During the first pandemic lockdown in 2020, people started taking up new hobbies including learning to play music. Customers were picking up their orders at the store and their son Ryan was driving around Sonoma County to drop off the orders.

However, sales began to slow as COVID-19 restrictions eased and people gave up on new hobbies, Bryant said.

New chapter

The store closure affects not only long-time customers, but also employees who have dedicated their lives to People’s Music.

Carney, 74, has worked at the store for 35 years, repairing acoustic string instruments, running the store and giving music lessons. He said he expected this development but was not prepared for it.

“It’s a sad end to an era,” Carney said as he repaired a harp with missing strings in his repair room at the store. I never had to look for another job. It’s my second home.

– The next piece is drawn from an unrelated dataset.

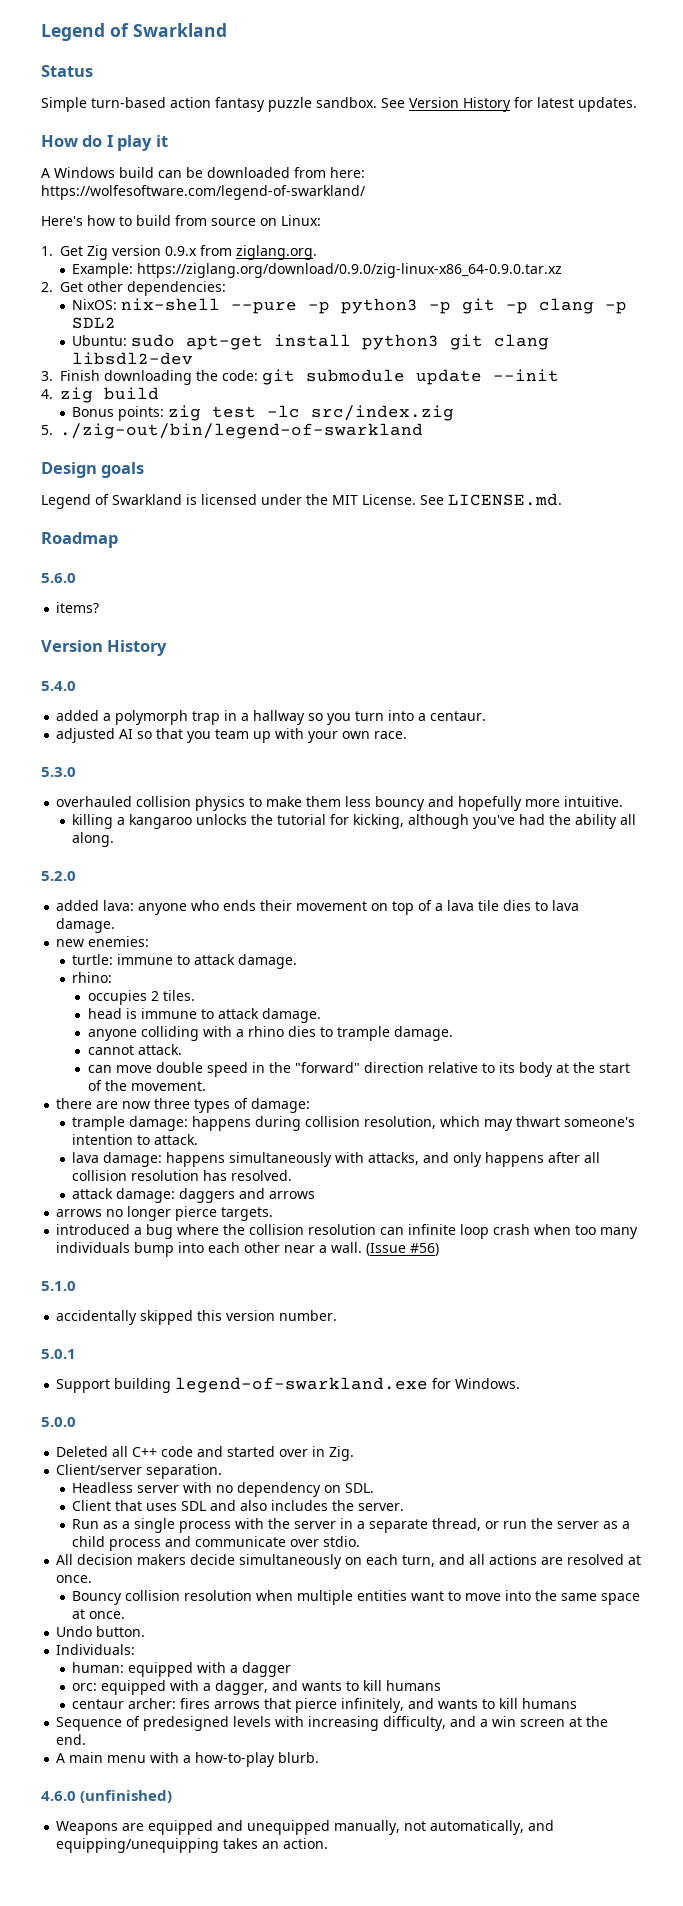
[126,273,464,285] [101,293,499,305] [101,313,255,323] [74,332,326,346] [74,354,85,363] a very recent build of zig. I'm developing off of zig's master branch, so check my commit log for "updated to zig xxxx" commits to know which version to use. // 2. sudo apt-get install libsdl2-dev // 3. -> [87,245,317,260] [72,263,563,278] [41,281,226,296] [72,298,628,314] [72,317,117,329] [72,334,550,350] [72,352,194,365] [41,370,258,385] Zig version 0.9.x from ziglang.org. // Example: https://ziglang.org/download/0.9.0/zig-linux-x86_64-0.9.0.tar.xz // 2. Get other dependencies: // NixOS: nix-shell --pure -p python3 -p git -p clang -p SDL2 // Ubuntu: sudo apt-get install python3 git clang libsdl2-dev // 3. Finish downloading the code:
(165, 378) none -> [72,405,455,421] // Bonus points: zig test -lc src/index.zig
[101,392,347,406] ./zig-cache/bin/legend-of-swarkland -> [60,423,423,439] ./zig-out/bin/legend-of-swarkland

“I will miss it very much,” he added.

On June 27, Bryant announced the store’s upcoming closure on Facebook. Fans immediately responded with notes of appreciation for People’s Music.

One of the commentators, Shannon Elsom, 49, started taking guitar lessons at the store in 2018. She bought her first electric guitar there and also learned some life lessons, she said.

“It was a place where I could be supported and explore my creativity,” said Elsom, who now lives in Michigan. “(People’s Music employee) Hoytus not only taught me how to play, he taught me life lessons. I hope this reroute will take them to beautiful places.

One of the store’s pianos, which stood outside for more than a year, turned into a meeting space for strangers and children, who painted on the piano and sprinkled fresh plants and flowers on it and around.

“The community has made it their own,” Bryant said.

Recently, the piano found a new home, in a Cazadero barn where it will be available for Airbnb travelers to play and enjoy.

“When one chapter closes, another opens,” said Hogan, 70, who started teaching at the store in 2006. “It feels more like a funeral than a layoff.”